REQUIREMENT →
These records contain pictures, which must be left out; copy exactly the lines from the one with "For all other" up to and including the one with "2.20% | 7.00% | |".

-- DATA FOR THIS EXERCISE follows --

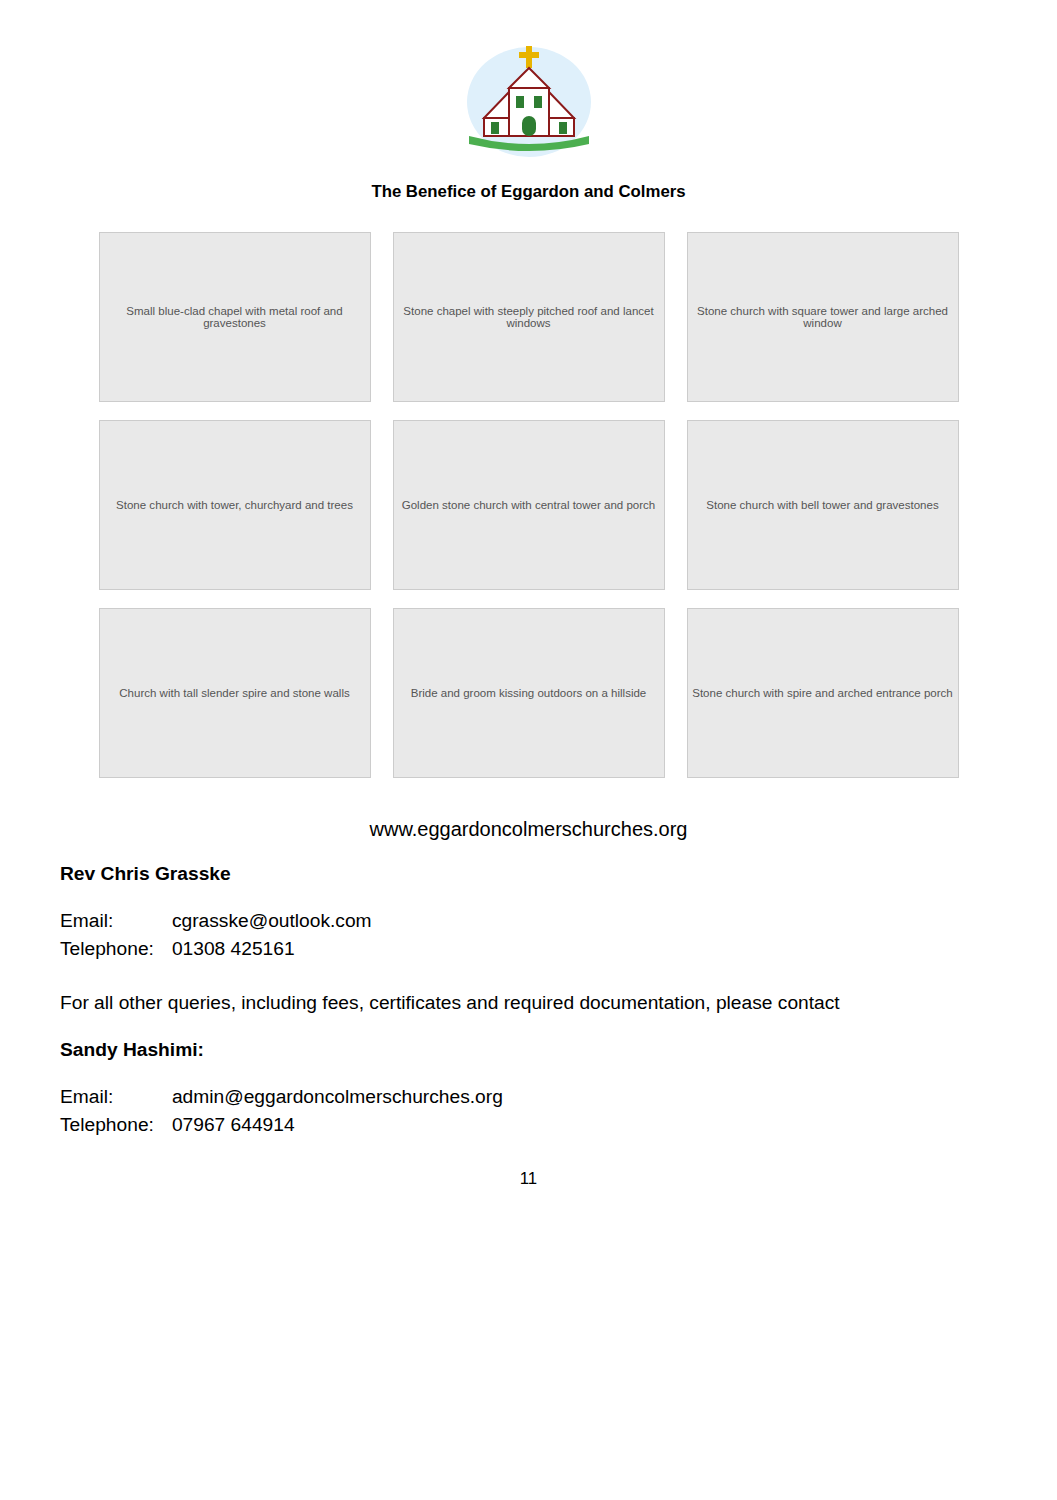The Benefice of Eggardon and Colmers
Small blue-clad chapel with metal roof and gravestones
Stone chapel with steeply pitched roof and lancet windows
Stone church with square tower and large arched window
Stone church with tower, churchyard and trees
Golden stone church with central tower and porch
Stone church with bell tower and gravestones
Church with tall slender spire and stone walls
Bride and groom kissing outdoors on a hillside
Stone church with spire and arched entrance porch
www.eggardoncolmerschurches.org
Rev Chris Grasske
| Email: | cgrasske@outlook.com |
| Telephone: | 01308 425161 |
For all other queries, including fees, certificates and required documentation, please contact
Sandy Hashimi:
| Email: | admin@eggardoncolmerschurches.org |
| Telephone: | 07967 644914 |
11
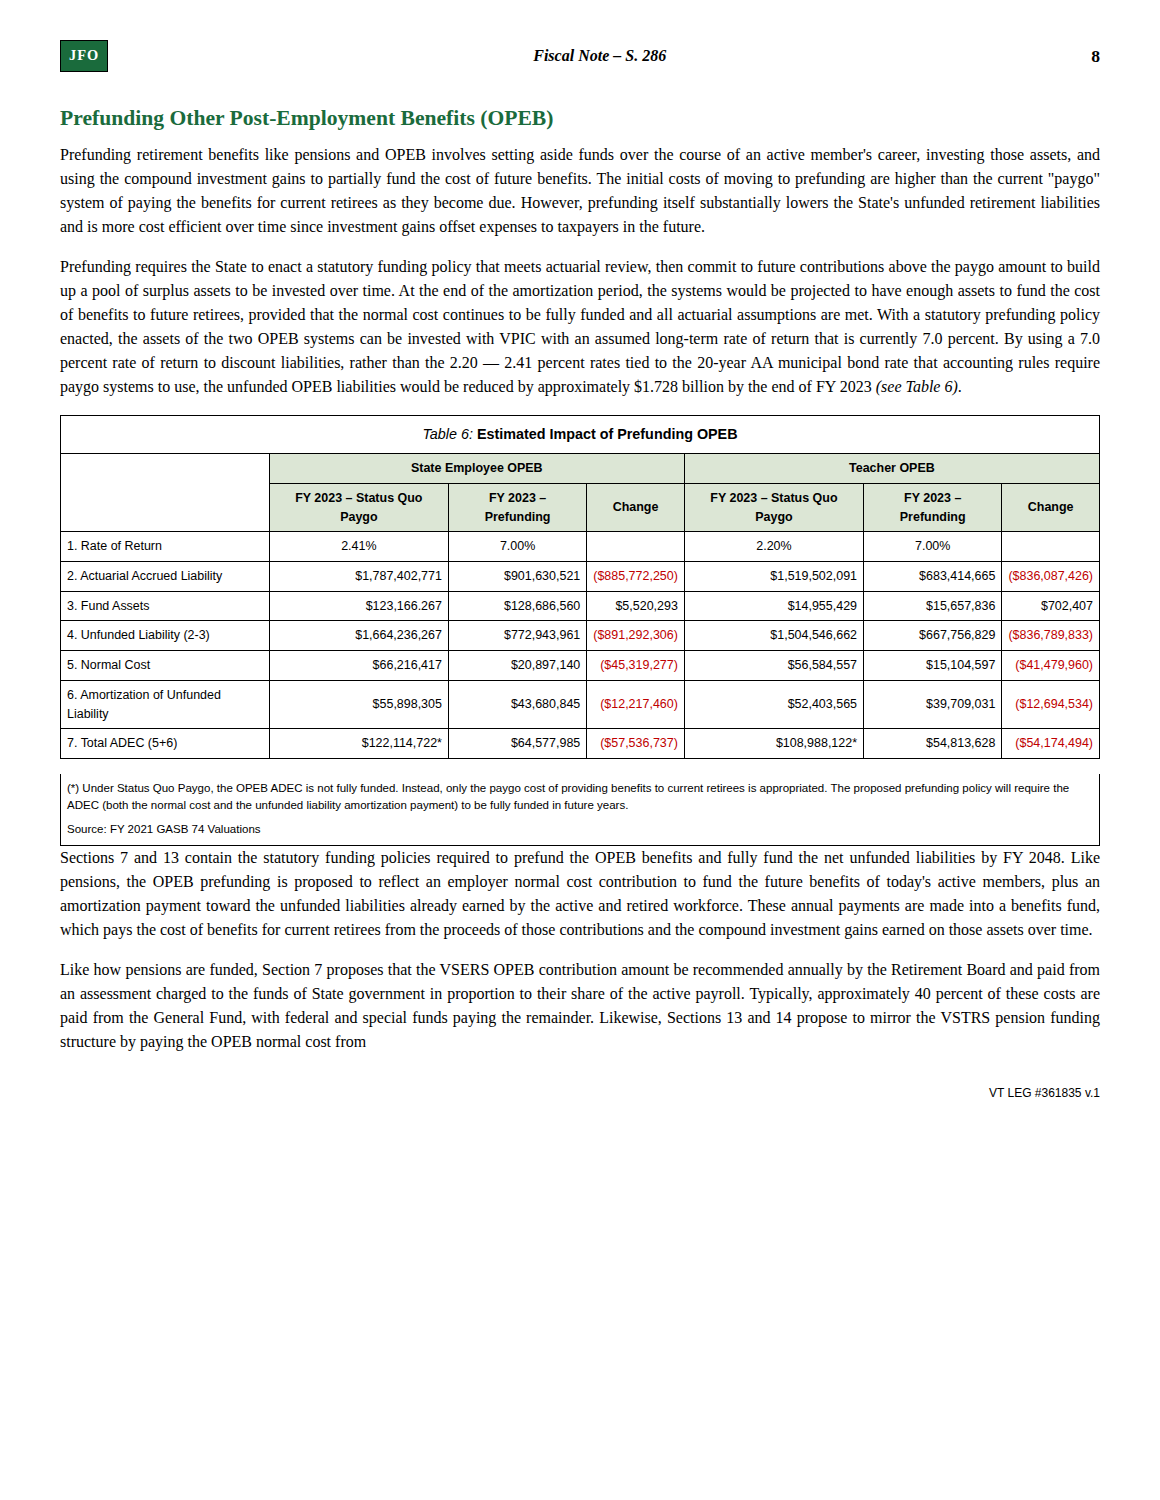JFO
Fiscal Note – S. 286
8
Prefunding Other Post-Employment Benefits (OPEB)
Prefunding retirement benefits like pensions and OPEB involves setting aside funds over the course of an active member's career, investing those assets, and using the compound investment gains to partially fund the cost of future benefits. The initial costs of moving to prefunding are higher than the current "paygo" system of paying the benefits for current retirees as they become due. However, prefunding itself substantially lowers the State's unfunded retirement liabilities and is more cost efficient over time since investment gains offset expenses to taxpayers in the future.
Prefunding requires the State to enact a statutory funding policy that meets actuarial review, then commit to future contributions above the paygo amount to build up a pool of surplus assets to be invested over time. At the end of the amortization period, the systems would be projected to have enough assets to fund the cost of benefits to future retirees, provided that the normal cost continues to be fully funded and all actuarial assumptions are met. With a statutory prefunding policy enacted, the assets of the two OPEB systems can be invested with VPIC with an assumed long-term rate of return that is currently 7.0 percent. By using a 7.0 percent rate of return to discount liabilities, rather than the 2.20 — 2.41 percent rates tied to the 20-year AA municipal bond rate that accounting rules require paygo systems to use, the unfunded OPEB liabilities would be reduced by approximately $1.728 billion by the end of FY 2023 (see Table 6).
Table 6: Estimated Impact of Prefunding OPEB
| | State Employee OPEB | Teacher OPEB |
| --- | --- | --- |
| FY 2023 – Status Quo Paygo | FY 2023 – Prefunding | Change | FY 2023 – Status Quo Paygo | FY 2023 – Prefunding | Change |
| 1. Rate of Return | 2.41% | 7.00% | | 2.20% | 7.00% | |
| 2. Actuarial Accrued Liability | $1,787,402,771 | $901,630,521 | ($885,772,250) | $1,519,502,091 | $683,414,665 | ($836,087,426) |
| 3. Fund Assets | $123,166.267 | $128,686,560 | $5,520,293 | $14,955,429 | $15,657,836 | $702,407 |
| 4. Unfunded Liability (2-3) | $1,664,236,267 | $772,943,961 | ($891,292,306) | $1,504,546,662 | $667,756,829 | ($836,789,833) |
| 5. Normal Cost | $66,216,417 | $20,897,140 | ($45,319,277) | $56,584,557 | $15,104,597 | ($41,479,960) |
| 6. Amortization of Unfunded Liability | $55,898,305 | $43,680,845 | ($12,217,460) | $52,403,565 | $39,709,031 | ($12,694,534) |
| 7. Total ADEC (5+6) | $122,114,722* | $64,577,985 | ($57,536,737) | $108,988,122* | $54,813,628 | ($54,174,494) |
(*) Under Status Quo Paygo, the OPEB ADEC is not fully funded. Instead, only the paygo cost of providing benefits to current retirees is appropriated. The proposed prefunding policy will require the ADEC (both the normal cost and the unfunded liability amortization payment) to be fully funded in future years.
Source: FY 2021 GASB 74 Valuations
Sections 7 and 13 contain the statutory funding policies required to prefund the OPEB benefits and fully fund the net unfunded liabilities by FY 2048. Like pensions, the OPEB prefunding is proposed to reflect an employer normal cost contribution to fund the future benefits of today's active members, plus an amortization payment toward the unfunded liabilities already earned by the active and retired workforce. These annual payments are made into a benefits fund, which pays the cost of benefits for current retirees from the proceeds of those contributions and the compound investment gains earned on those assets over time.
Like how pensions are funded, Section 7 proposes that the VSERS OPEB contribution amount be recommended annually by the Retirement Board and paid from an assessment charged to the funds of State government in proportion to their share of the active payroll. Typically, approximately 40 percent of these costs are paid from the General Fund, with federal and special funds paying the remainder. Likewise, Sections 13 and 14 propose to mirror the VSTRS pension funding structure by paying the OPEB normal cost from
VT LEG #361835 v.1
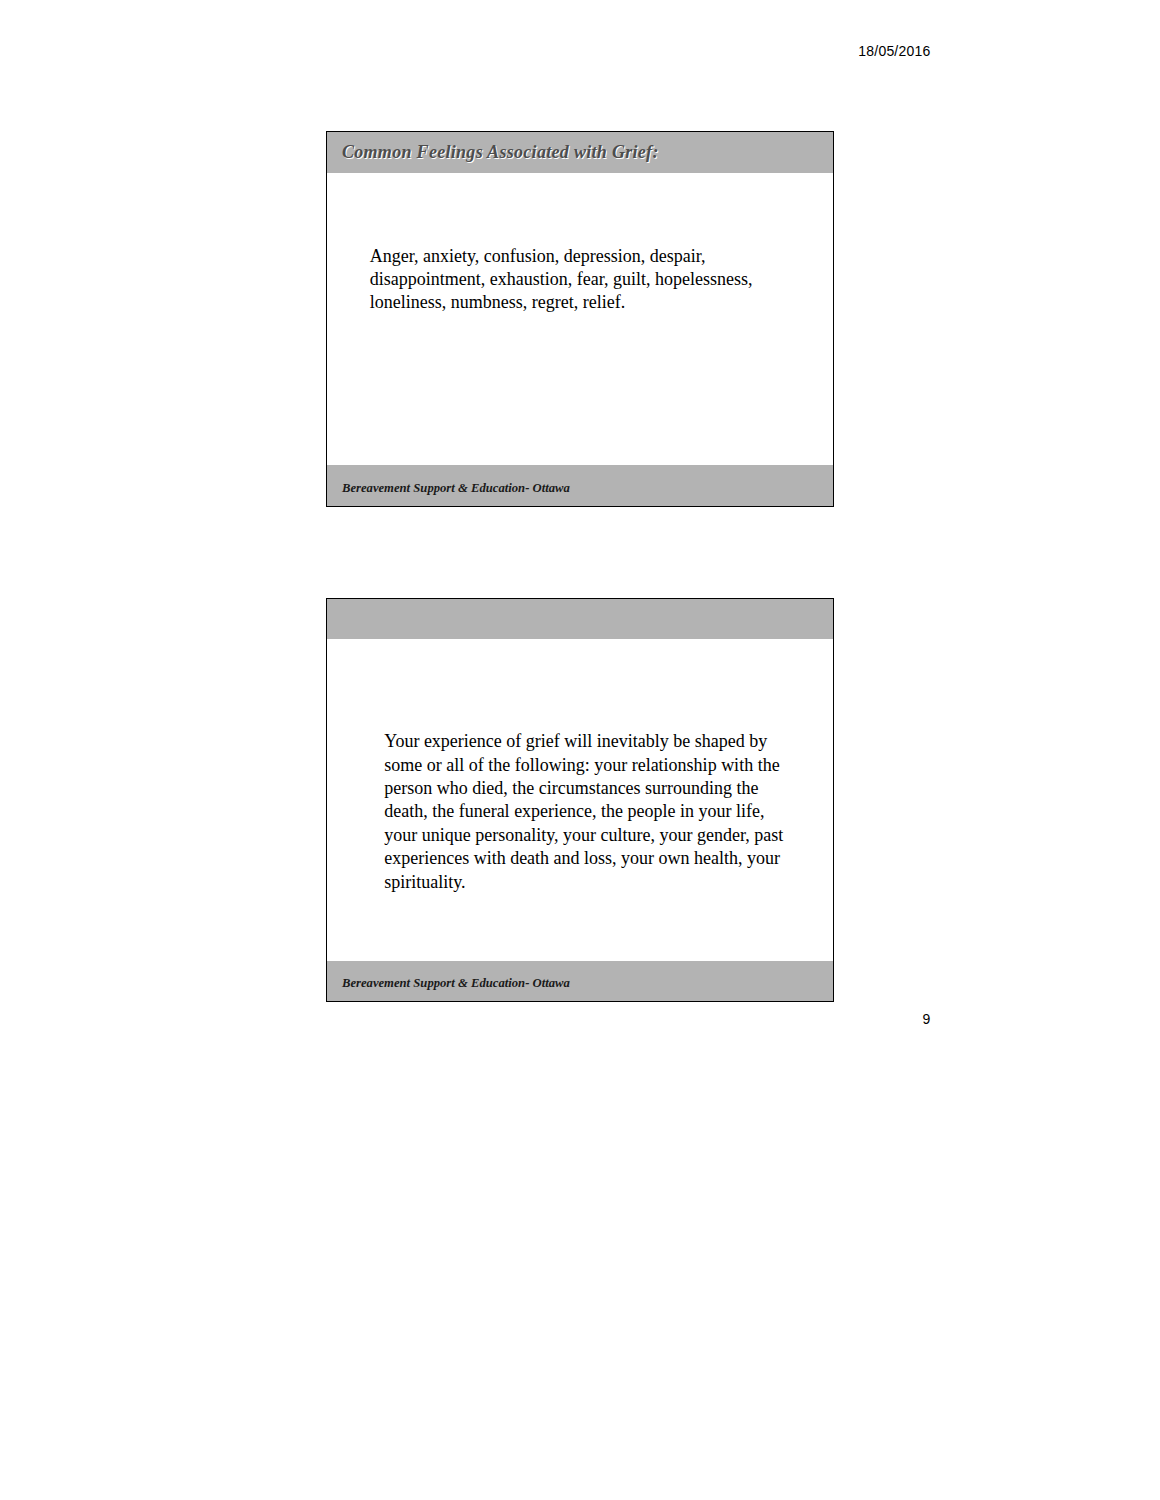18/05/2016
Common Feelings Associated with Grief:
Anger, anxiety, confusion, depression, despair, disappointment, exhaustion, fear, guilt, hopelessness, loneliness, numbness, regret, relief.
Bereavement Support & Education- Ottawa
Your experience of grief will inevitably be shaped by some or all of the following: your relationship with the person who died, the circumstances surrounding the death, the funeral experience, the people in your life, your unique personality, your culture, your gender, past experiences with death and loss, your own health, your spirituality.
Bereavement Support & Education- Ottawa
9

-- DATA FOR THIS EXERCISE concluded --

RESULT BELOW →
For all other queries, including fees, certificates and required documentation, please contact
Sandy Hashimi:
| Email: | admin@eggardoncolmerschurches.org |
| Telephone: | 07967 644914 |
11
JFO
Fiscal Note – S. 286
8
Prefunding Other Post-Employment Benefits (OPEB)
Prefunding retirement benefits like pensions and OPEB involves setting aside funds over the course of an active member's career, investing those assets, and using the compound investment gains to partially fund the cost of future benefits. The initial costs of moving to prefunding are higher than the current "paygo" system of paying the benefits for current retirees as they become due. However, prefunding itself substantially lowers the State's unfunded retirement liabilities and is more cost efficient over time since investment gains offset expenses to taxpayers in the future.
Prefunding requires the State to enact a statutory funding policy that meets actuarial review, then commit to future contributions above the paygo amount to build up a pool of surplus assets to be invested over time. At the end of the amortization period, the systems would be projected to have enough assets to fund the cost of benefits to future retirees, provided that the normal cost continues to be fully funded and all actuarial assumptions are met. With a statutory prefunding policy enacted, the assets of the two OPEB systems can be invested with VPIC with an assumed long-term rate of return that is currently 7.0 percent. By using a 7.0 percent rate of return to discount liabilities, rather than the 2.20 — 2.41 percent rates tied to the 20-year AA municipal bond rate that accounting rules require paygo systems to use, the unfunded OPEB liabilities would be reduced by approximately $1.728 billion by the end of FY 2023 (see Table 6).
Table 6: Estimated Impact of Prefunding OPEB
| | State Employee OPEB | Teacher OPEB |
| --- | --- | --- |
| FY 2023 – Status Quo Paygo | FY 2023 – Prefunding | Change | FY 2023 – Status Quo Paygo | FY 2023 – Prefunding | Change |
| 1. Rate of Return | 2.41% | 7.00% | | 2.20% | 7.00% | |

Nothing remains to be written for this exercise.